Generally, a reverse mortgage can make sense when a homeowner wants to delay tapping into tax-advantaged funds such as retirement accounts to cover necessary expenses. A reverse mortgage has several advantages that can improve a retiree’s financial situation, including: 

Reduce Monthly Expenses 

Homeowners over 62 may qualify for a reverse mortgage, removing mortgage payments from their monthly budget. Eliminating that monthly mortgage payment can positively impact a retiree’s financial situation by reducing the amount of cash outflow and freeing up those funds for other things. That can reduce the need to draw down other retirement accounts, which can extend their useful life. 

That said, it’s important to understand a reverse mortgage does not eliminate home-related expenses, and borrowers are still obligated to pay property taxes, homeowner’s insurance, and any monthly dues associated with the home. They are also required to maintain the property. 

Generate Income 

A second instance when a reverse mortgage could make sense is when a retiree wants to use the funds currently tied up in their home. Serving as a line of credit, the borrower can use a reverse mortgage to pay current expenses or create a pool of money available for the future. Because a reverse mortgage is a type of loan, any proceeds are income tax-free. 

Delay Receipt of Social Security Benefits 

Relying on the proceeds of a reverse mortgage to pay expenses can also allow retirees to wait to start receiving social security benefits. The longer Americans wait to receive social security, the larger those monthly payments will be. Although payments can be received starting at age 62, they can be as much as 30% lower than if the recipient waits until their full retirement age. Income from a reverse mortgage can allow retirees to wait to receive those benefits.
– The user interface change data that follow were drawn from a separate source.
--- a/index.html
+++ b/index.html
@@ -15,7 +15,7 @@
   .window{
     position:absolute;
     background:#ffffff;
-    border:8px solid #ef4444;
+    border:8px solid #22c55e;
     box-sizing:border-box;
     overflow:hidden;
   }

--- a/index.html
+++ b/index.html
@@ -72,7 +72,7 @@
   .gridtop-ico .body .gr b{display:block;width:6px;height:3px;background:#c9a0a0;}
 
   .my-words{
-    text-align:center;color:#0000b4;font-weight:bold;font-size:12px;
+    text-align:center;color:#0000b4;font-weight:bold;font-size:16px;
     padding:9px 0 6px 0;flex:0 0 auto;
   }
A financial professional can help you decide if this strategy makes sense for you. 

Make Gifts to Heirs or Fund Philanthropic Activities 

Although they may not need a reverse mortgage to cover living expenses, some retirees opt to apply for one to spread their wealth during their lifetime. That is, the motivation for taking a reverse mortgage may not be self-focused. Funding college educations or buying homes for children or grandchildren may be possible through the use of home equity. Taking that approach, retirees can enjoy seeing the impact of those gifts during their lifetime. 
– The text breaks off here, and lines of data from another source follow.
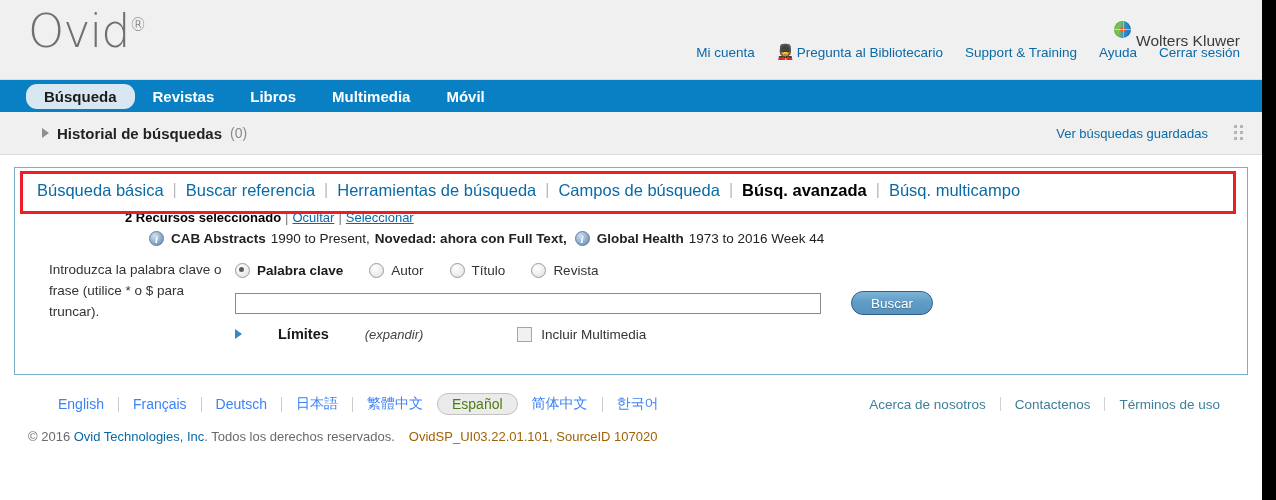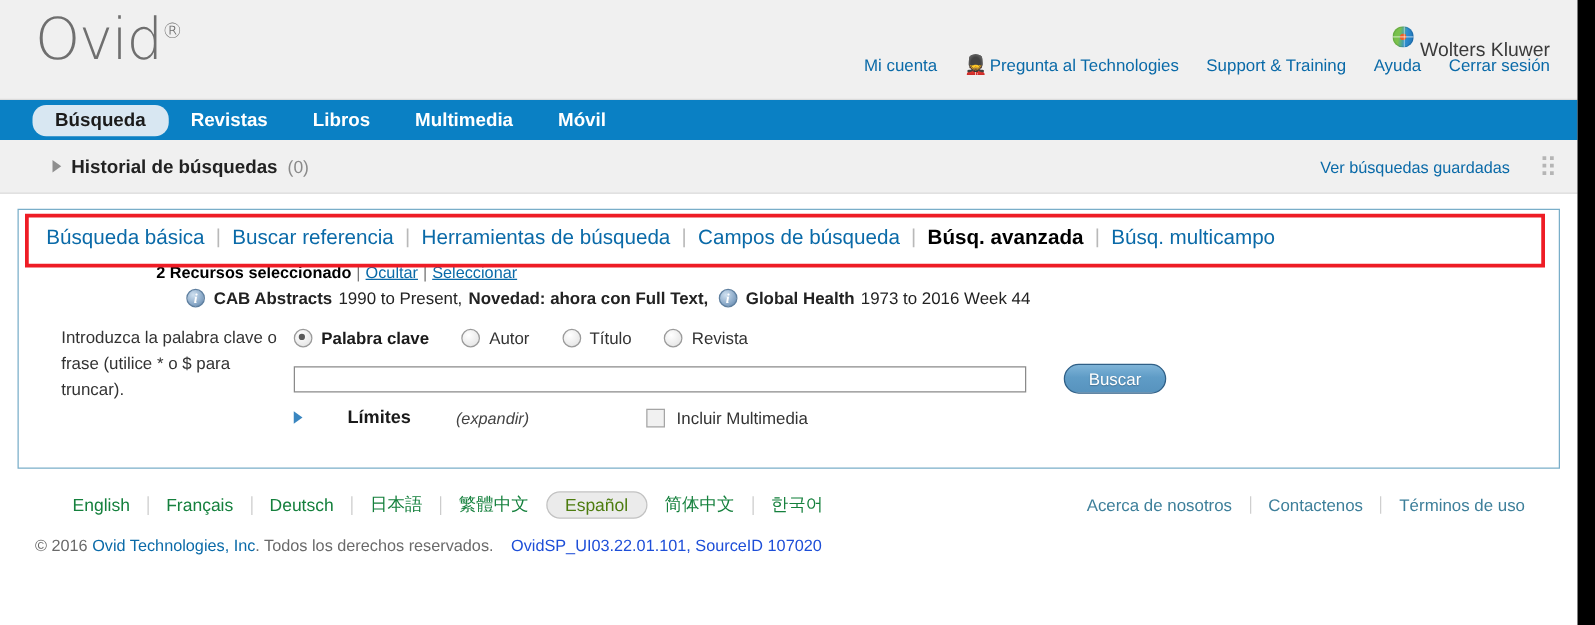--- a/index.html
+++ b/index.html
@@ -509,7 +509,7 @@
         <a href="#">Mi cuenta</a>
         <a href="#" class="ask-lib">
           <span class="ask-icon">💂</span>
-          <span>Pregunta al Technologies</span>
+          <span>Pregunta al Bibliotecario</span>
         </a>
         <a href="#">Support &amp; Training</a>
         <a href="#">Ayuda</a>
When Is a Reverse Mortgage Not a Good Idea? 

For all the situations in which reverse mortgages are a good idea, there are also situations in which they aren’t. The following are some situations in which a different financial vehicle is most likely a better option. 

Existing Sufficient Assets 

When evaluating a retirement plan as a whole, it’s important to look at the diversity of assets. If a retiree has enough cash flow to maintain safe asset distribution rates, meaning 4% or lower, long-term care protection, and additional cash reserves, leveraging their home equity may not be necessary. 

Short Time Horizon 

A reverse mortgage may also not make sense if the retiree doesn’t plan to stay in their current home long-term. In that case, a reverse mortgage would need to be repaid before a move is made, including all the associated costs. A better decision may be to move and, if needed, secure a reverse mortgage on the new home. 

Ultimately, a reverse mortgage is likely most beneficial for a retiree whose home represents most of their net worth. Securing a reverse mortgage allows them to convert an illiquid asset into cash, to be used however they choose. With all major financial decisions, a qualified financial planner can help you weigh and understand your options.